All of these candidates have spent a great deal of time talking about each other and about issues like entitlements, character and taxes. To people our age, entitlements are a pipe dream. Senator Ron Wyden commented that more college students think they'll see Elvis than think they'll see an entitlement check. And yet he and others all keep working hard on keeping their promise to seniors, forgetting that those who pay for it--us--are not likely to see those same dollars come back to us.
Character is a superfluous issue to most people. Look to the public opinion polls showing Clinton so far ahead of Dole. Whitewater, Gennifer Flowers, TravelGate, inappropriate use of FBI files, Hillary's ever-changing hair styles and their cost don't seem to sway voters away from these people. Somehow, voters have found something in the Clinton/Gore ticket that speaks to them. In a generation like ours, brought up in the Information Age and thoroughly jaded toward issues of character for presidents past and present, focusing on character seems ridiculous. Our friends smoke pot and they inhale, they cheat on their significant others and lie about it, and yet, they still find ways to trust each other.

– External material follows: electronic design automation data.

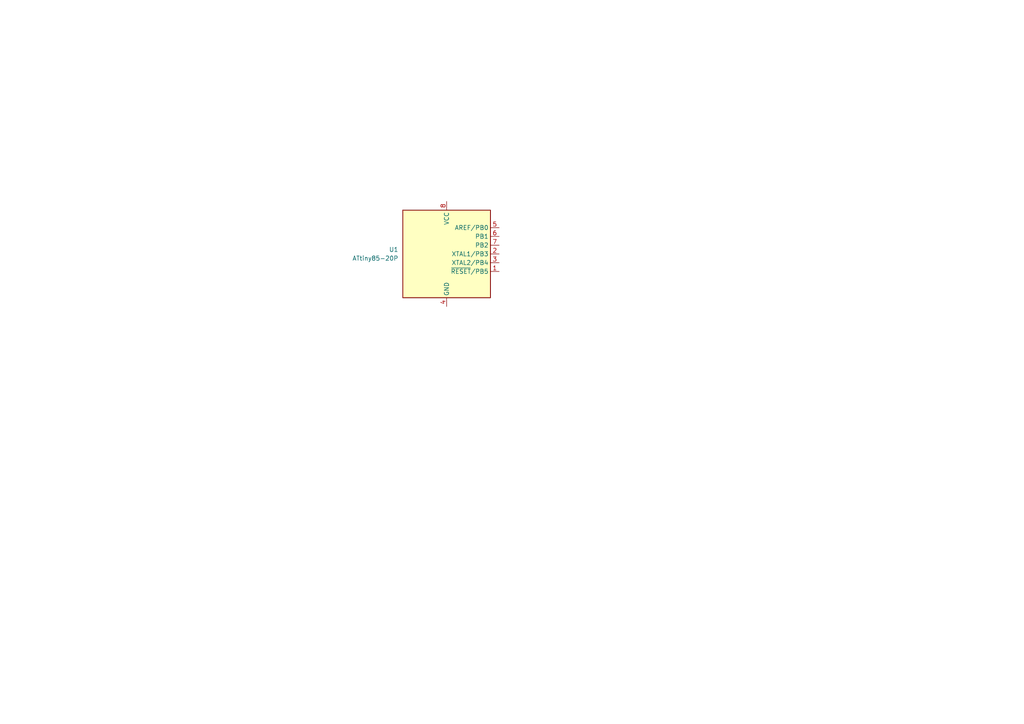
<source format=kicad_sch>
(kicad_sch
	(version 20231120)
	(generator "eeschema")
	(generator_version "8.0")
	(uuid "f17f7fcf-9656-4fee-a4cd-cfc2607edae5")
	(paper "A4")
	
	(symbol
		(lib_id "MCU_Microchip_ATtiny:ATtiny85-20P")
		(at 129.54 73.66 0)
		(unit 1)
		(exclude_from_sim no)
		(in_bom yes)
		(on_board yes)
		(dnp no)
		(fields_autoplaced yes)
		(uuid "b02d1c74-133a-40a8-849c-410b0495d841")
		(property "Reference" "U1"
			(at 115.57 72.3899 0)
			(effects
				(font
					(size 1.27 1.27)
				)
				(justify right)
			)
		)
		(property "Value" "ATtiny85-20P"
			(at 115.57 74.9299 0)
			(effects
				(font
					(size 1.27 1.27)
				)
				(justify right)
			)
		)
		(property "Footprint" "Package_DIP:DIP-8_W7.62mm"
			(at 129.54 73.66 0)
			(effects
				(font
					(size 1.27 1.27)
					(italic yes)
				)
				(hide yes)
			)
		)
		(property "Datasheet" "http://ww1.microchip.com/downloads/en/DeviceDoc/atmel-2586-avr-8-bit-microcontroller-attiny25-attiny45-attiny85_datasheet.pdf"
			(at 129.54 73.66 0)
			(effects
				(font
					(size 1.27 1.27)
				)
				(hide yes)
			)
		)
		(property "Description" "20MHz, 8kB Flash, 512B SRAM, 512B EEPROM, debugWIRE, DIP-8"
			(at 129.54 73.66 0)
			(effects
				(font
					(size 1.27 1.27)
				)
				(hide yes)
			)
		)
		(pin "3"
			(uuid "bfae3d36-9139-422f-a105-0e8b66a81ee5")
		)
		(pin "7"
			(uuid "4f517d15-03c8-45cf-bcff-8485ef8eb570")
		)
		(pin "1"
			(uuid "47701ec9-c27a-4279-8b76-7b54fb7f9ca9")
		)
		(pin "6"
			(uuid "4bcec714-566a-47d1-bcba-3364b05d115f")
		)
		(pin "5"
			(uuid "36d9b972-849e-4070-a516-5bfac1e55411")
		)
		(pin "8"
			(uuid "fdb67678-77c5-4fdb-afbe-a65bb9a9bec9")
		)
		(pin "4"
			(uuid "4cf1f5e3-c723-43fe-b142-23cd32919f80")
		)
		(pin "2"
			(uuid "426900a2-d87d-4b57-8507-829dc3a871d6")
		)
		(instances
			(project ""
				(path "/f17f7fcf-9656-4fee-a4cd-cfc2607edae5"
					(reference "U1")
					(unit 1)
				)
			)
		)
	)
	(sheet_instances
		(path "/"
			(page "1")
		)
	)
)

</source>
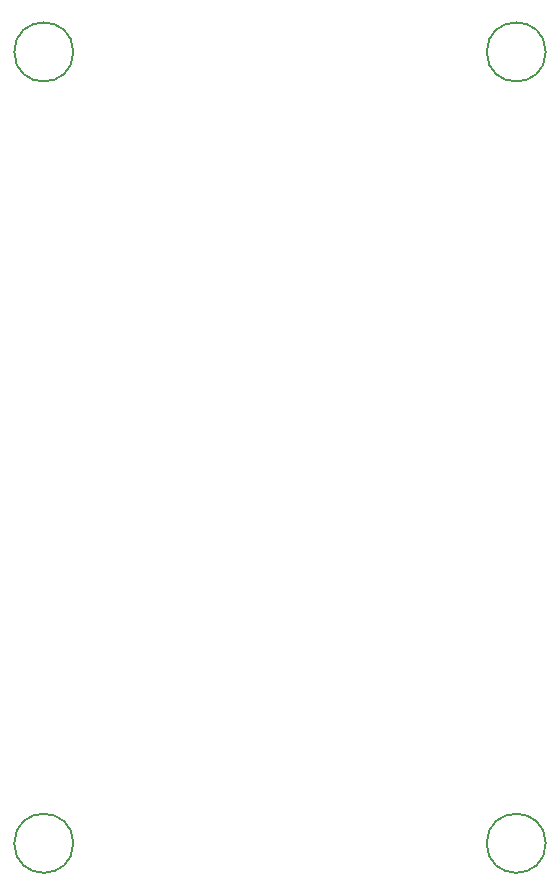
<source format=gbr>
%TF.GenerationSoftware,KiCad,Pcbnew,7.0.8*%
%TF.CreationDate,2025-03-27T12:51:53-03:00*%
%TF.ProjectId,on_off_module_x1,6f6e5f6f-6666-45f6-9d6f-64756c655f78,2.0*%
%TF.SameCoordinates,Original*%
%TF.FileFunction,Other,Comment*%
%FSLAX46Y46*%
G04 Gerber Fmt 4.6, Leading zero omitted, Abs format (unit mm)*
G04 Created by KiCad (PCBNEW 7.0.8) date 2025-03-27 12:51:53*
%MOMM*%
%LPD*%
G01*
G04 APERTURE LIST*
%ADD10C,0.150000*%
G04 APERTURE END LIST*
D10*
%TO.C,REF\u002A\u002A*%
X131033000Y-68035001D02*
G75*
G03*
X131033000Y-68035001I-2500000J0D01*
G01*
X171033000Y-135035001D02*
G75*
G03*
X171033000Y-135035001I-2500000J0D01*
G01*
X131033000Y-135035001D02*
G75*
G03*
X131033000Y-135035001I-2500000J0D01*
G01*
X171033000Y-68035001D02*
G75*
G03*
X171033000Y-68035001I-2500000J0D01*
G01*
%TD*%
M02*

</source>
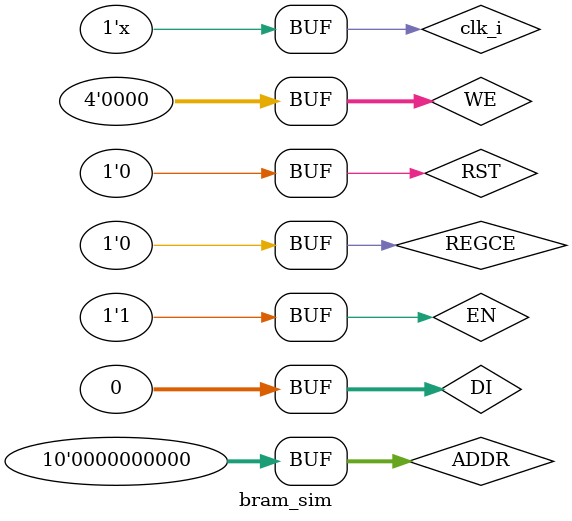
<source format=sv>
`timescale 1ns / 1ps


module bram_sim(

    );
	reg [9:0] ADDR;
	reg clk_i=0;
	reg EN;
	reg RST;
	wire [31:0] DO;
	reg REGCE;
	reg [31:0]DI;
	reg [3:0] WE;
	bram uut(
		.ADDR(ADDR),
		.CLK(clk_i),
		.DO(DO),
		.EN(EN),
		.REGCE(REGCE),
		.DI(DI),
		.RST(RST),
		.WE(WE)
		//input wire A4,
		//output reg O
    );
always #10 clk_i = ~clk_i;
	initial begin
	#50
	RST<=1'b0;
	REGCE<=1'b0;
	WE<=4'b0000;
	DI<=32'h00000000;
	#10
	EN<=1'b1;
	ADDR<=10'b0000000000;
	end;
endmodule

</source>
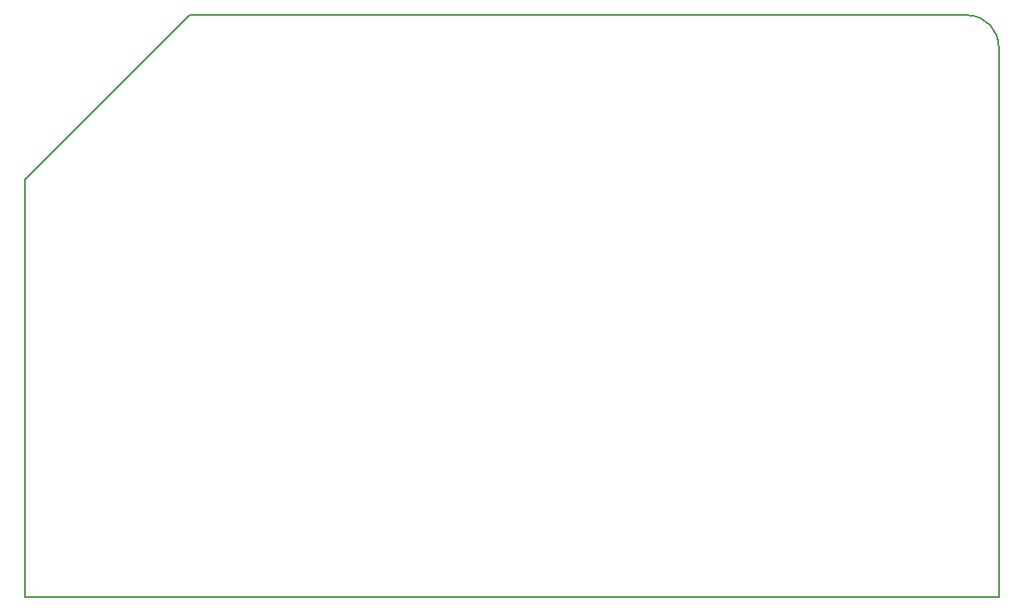
<source format=gbr>
G04 DesignSpark PCB Gerber Version 10.0 Build 5299*
G04 #@! TF.Part,Single*
%FSLAX35Y35*%
%MOIN*%
%ADD10C,0.00500*%
G04 #@! TD.AperFunction*
X0Y0D02*
D02*
D10*
X44181Y15132D02*
Y182232D01*
X110181Y248232D01*
X422250D01*
G75*
G02*
X434381Y235250I-425J-12556D01*
G01*
Y15132D01*
X44181D01*
X0Y0D02*
M02*

</source>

Taxes. Well, they start with your first job and continue for every one after that, and if you leave anything to your children, you'll pay taxes on that. Any candidate that promises tax cuts endears themselves immediately to the voter. It's other issues that shape the vote.
Oddly enough, this isn't unlike our own student government elections, except that 40 percent vote instead of 14, and there is more money at stake than 137 dollars per term. But they spend more time talking about each other than anything else. They promise to cut our tuition and can't. They promise to represent everyone on campus and can't. They promise to not be ASUO insiders and can't. The funny part about it is that they don't bother to cut our tax. They often advocate for the opposite.
So, no wonder students are so involved in politics and yet are so cynical about it. We watch kids grow up from Hall Monitor to ASUO President to Governor and so on, knowing that we might be able to get something out of it, that we might be able to get our views represented, and yet thoroughly resolved to the fact that the people running have no idea what they're talking about.
In an election year like this one, our student government toadies get plenty of study material in both lying to us and lying to themselves. It's best just to join Misanthropes for Beer.